◆ **What you have to do**: A faithful copy is needed of the lines below from the one with "gepfl egte Gleichgülti gk" up to and including the one with "reguläre Kinolaufführung berücksichtigt"; set it down with no pictures and no other lines.

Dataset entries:
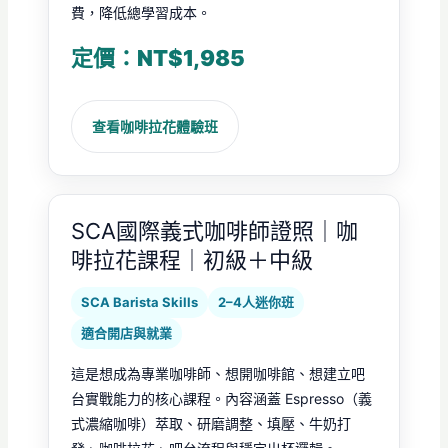
費，降低總學習成本。
定價：NT$1,985
查看咖啡拉花體驗班
SCA國際義式咖啡師證照｜咖
啡拉花課程｜初級＋中級
SCA Barista Skills
2–4人迷你班
適合開店與就業
這是想成為專業咖啡師、想開咖啡館、想建立吧
台實戰能力的核心課程。內容涵蓋 Espresso（義
式濃縮咖啡）萃取、研磨調整、填壓、牛奶打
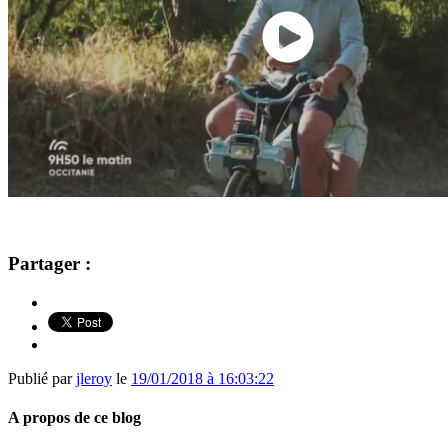
Partager :
Publié par
jleroy
le
19/01/2018 à 16:03:22
A propos de ce blog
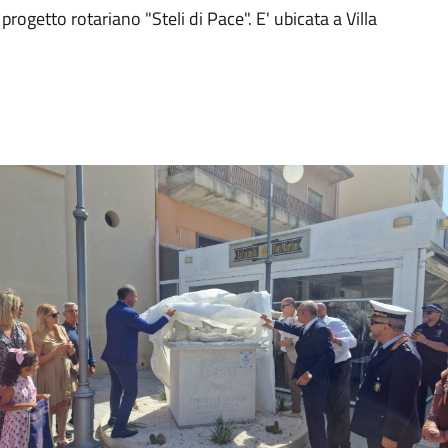
progetto rotariano "Steli di Pace". E' ubicata a Villa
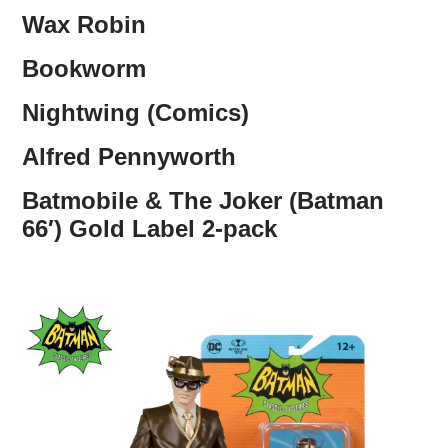
Wax Robin
Bookworm
Nightwing (Comics)
Alfred Pennyworth
Batmobile & The Joker (Batman
66′) Gold Label 2-pack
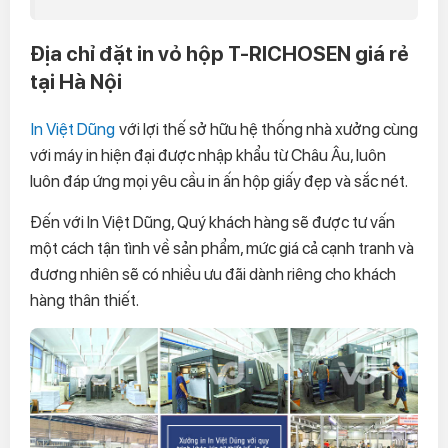
Địa chỉ đặt in vỏ hộp T-RICHOSEN giá rẻ
tại Hà Nội
In Việt Dũng
với lợi thế sở hữu hệ thống nhà xưởng cùng
với máy in hiện đại được nhập khẩu từ Châu Âu, luôn
luôn đáp ứng mọi yêu cầu in ấn hộp giấy đẹp và sắc nét.
Đến với In Việt Dũng, Quý khách hàng sẽ được tư vấn
một cách tận tình về sản phẩm, mức giá cả cạnh tranh và
đương nhiên sẽ có nhiều ưu đãi dành riêng cho khách
hàng thân thiết.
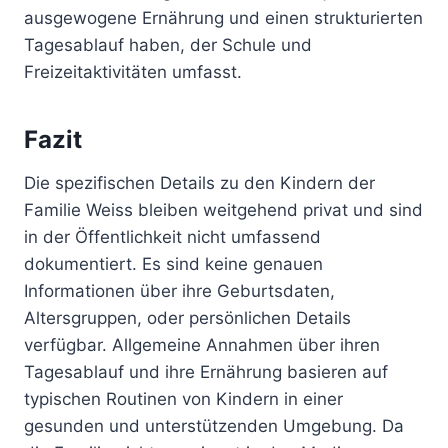
ausgewogene Ernährung und einen strukturierten
Tagesablauf haben, der Schule und
Freizeitaktivitäten umfasst.
Fazit
Die spezifischen Details zu den Kindern der
Familie Weiss bleiben weitgehend privat und sind
in der Öffentlichkeit nicht umfassend
dokumentiert. Es sind keine genauen
Informationen über ihre Geburtsdaten,
Altersgruppen, oder persönlichen Details
verfügbar. Allgemeine Annahmen über ihren
Tagesablauf und ihre Ernährung basieren auf
typischen Routinen von Kindern in einer
gesunden und unterstützenden Umgebung. Da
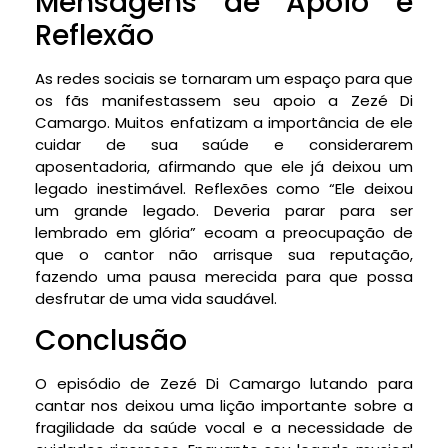
Mensagens de Apoio e
Reflexão
As redes sociais se tornaram um espaço para que
os fãs manifestassem seu apoio a Zezé Di
Camargo. Muitos enfatizam a importância de ele
cuidar de sua saúde e considerarem
aposentadoria, afirmando que ele já deixou um
legado inestimável. Reflexões como “Ele deixou
um grande legado. Deveria parar para ser
lembrado em glória” ecoam a preocupação de
que o cantor não arrisque sua reputação,
fazendo uma pausa merecida para que possa
desfrutar de uma vida saudável.
Conclusão
O episódio de Zezé Di Camargo lutando para
cantar nos deixou uma lição importante sobre a
fragilidade da saúde vocal e a necessidade de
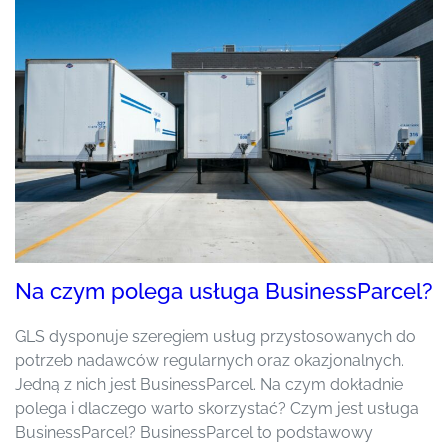
Na czym polega usługa BusinessParcel?
GLS dysponuje szeregiem usług przystosowanych do
potrzeb nadawców regularnych oraz okazjonalnych.
Jedną z nich jest BusinessParcel. Na czym dokładnie
polega i dlaczego warto skorzystać? Czym jest usługa
BusinessParcel? BusinessParcel to podstawowy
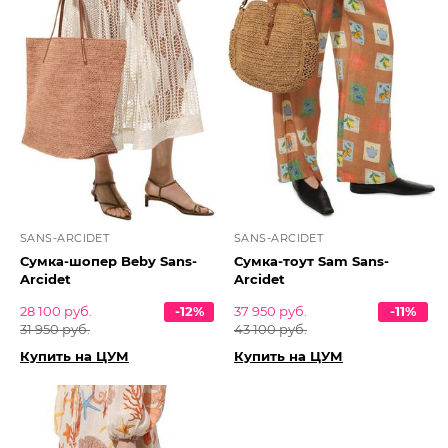
SANS-ARCIDET
SANS-ARCIDET
Сумка-шопер Beby Sans-
Сумка-тоут Sam Sans-
Arcidet
Arcidet
28 100 руб.
-12%
37 950 руб.
-11%
31 950 руб.
43 100 руб.
Купить на ЦУМ
Купить на ЦУМ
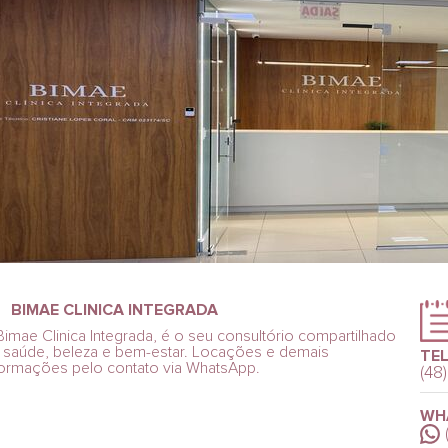
BIMAE CLINICA INTEGRADA
Bimae Clinica Integrada, é o seu consultório compartilhado
 saúde, beleza e bem-estar. Locações e demais
TEL
formações pelo contato via WhatsApp.
(48
WH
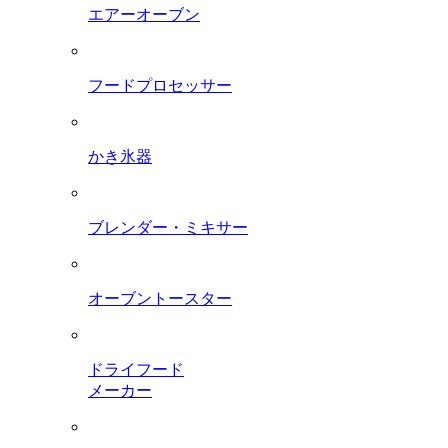
エアーオーブン
フードプロセッサー
かき氷器
ブレンダー・ミキサー
オーブントースター
ドライフード
メーカー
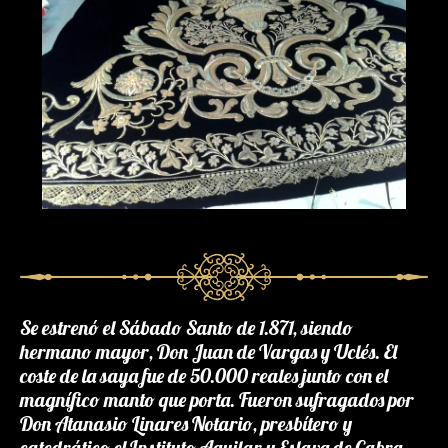
Se estrenó el Sábado Santo de 1.871, siendo
hermano mayor, Don Juan de Vargas y Uclés. El
coste de la saya fue de 50.000 reales junto con el
magnífico manto que porta. Fueron sufragados por
Don Atanasio Linares Notario, presbítero y
catedrático el Instituto Aguilar y Eslava de Cabra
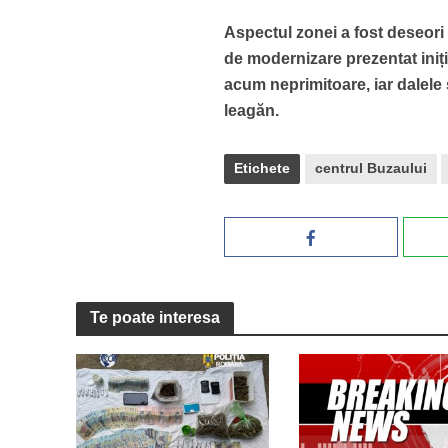
Aspectul zonei a fost deseori 
de modernizare prezentat iniț
acum neprimitoare, iar dalele s
leagăn.
Etichete
centrul Buzaului
Te poate interesa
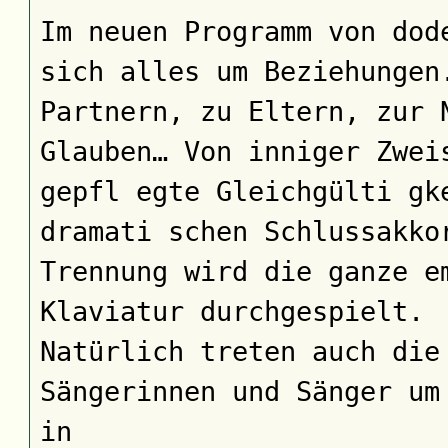
Im neuen Programm von dod
sich alles um Beziehungen
Partnern, zu Eltern, zur 
Glauben… Von inniger Zwei
gepfl egte Gleichgülti gk
dramati schen Schlussakko
Trennung wird die ganze e
Klaviatur durchgespielt.
Natürlich treten auch die
Sängerinnen und Sänger um
in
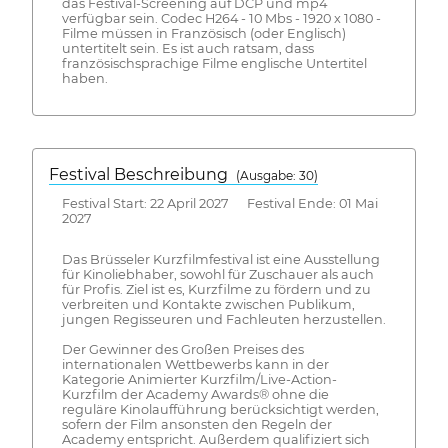
das Festival-Screening auf DCP und mp4
verfügbar sein. Codec H264 - 10 Mbs - 1920 x 1080 -
Filme müssen in Französisch (oder Englisch)
untertitelt sein. Es ist auch ratsam, dass
französischsprachige Filme englische Untertitel
haben.
Festival Beschreibung
(Ausgabe: 30)
Festival Start: 22 April 2027 Festival Ende: 01 Mai
2027
Das Brüsseler Kurzfilmfestival ist eine Ausstellung
für Kinoliebhaber, sowohl für Zuschauer als auch
für Profis. Ziel ist es, Kurzfilme zu fördern und zu
verbreiten und Kontakte zwischen Publikum,
jungen Regisseuren und Fachleuten herzustellen.
Der Gewinner des Großen Preises des
internationalen Wettbewerbs kann in der
Kategorie Animierter Kurzfilm/Live-Action-
Kurzfilm der Academy Awards® ohne die
reguläre Kinolaufführung berücksichtigt werden,
sofern der Film ansonsten den Regeln der
Academy entspricht. Außerdem qualifiziert sich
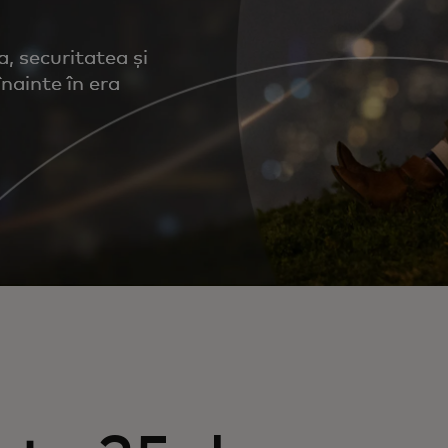
a, securitatea și
nainte în era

◆ **Answer below**:
gepfl egte Gleichgülti gk
dramati schen Schlussakko
Trennung wird die ganze e
Klaviatur durchgespielt.
Natürlich treten auch die
Sängerinnen und Sänger um
in
das Festival-Screening auf DCP und mp4
verfügbar sein. Codec H264 - 10 Mbs - 1920 x 1080 -
Filme müssen in Französisch (oder Englisch)
untertitelt sein. Es ist auch ratsam, dass
französischsprachige Filme englische Untertitel
haben.
Festival Beschreibung
(Ausgabe: 30)
Festival Start: 22 April 2027 Festival Ende: 01 Mai
2027
Das Brüsseler Kurzfilmfestival ist eine Ausstellung
für Kinoliebhaber, sowohl für Zuschauer als auch
für Profis. Ziel ist es, Kurzfilme zu fördern und zu
verbreiten und Kontakte zwischen Publikum,
jungen Regisseuren und Fachleuten herzustellen.
Der Gewinner des Großen Preises des
internationalen Wettbewerbs kann in der
Kategorie Animierter Kurzfilm/Live-Action-
Kurzfilm der Academy Awards® ohne die
reguläre Kinolaufführung berücksichtigt werden,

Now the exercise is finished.